(Collected data)
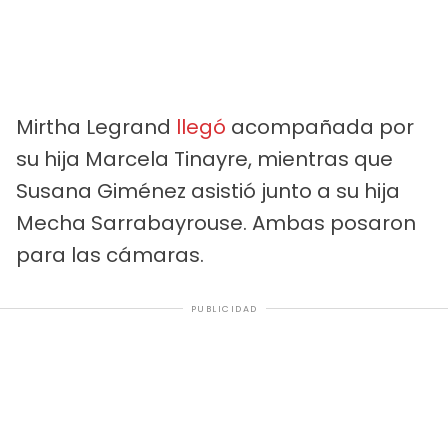
Mirtha Legrand
llegó
acompañada por
su hija Marcela Tinayre, mientras que
Susana Giménez asistió junto a su hija
Mecha Sarrabayrouse. Ambas posaron
para las cámaras.
PUBLICIDAD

**Task to carry out**:
Rewrite the text of the entries above, changing "junto a" to "con" and keeping everything else the same. Leave the pictures out.

**Solution to this problem**:
Mirtha Legrand
llegó
acompañada por
su hija Marcela Tinayre, mientras que
Susana Giménez asistió con su hija
Mecha Sarrabayrouse. Ambas posaron
para las cámaras.
PUBLICIDAD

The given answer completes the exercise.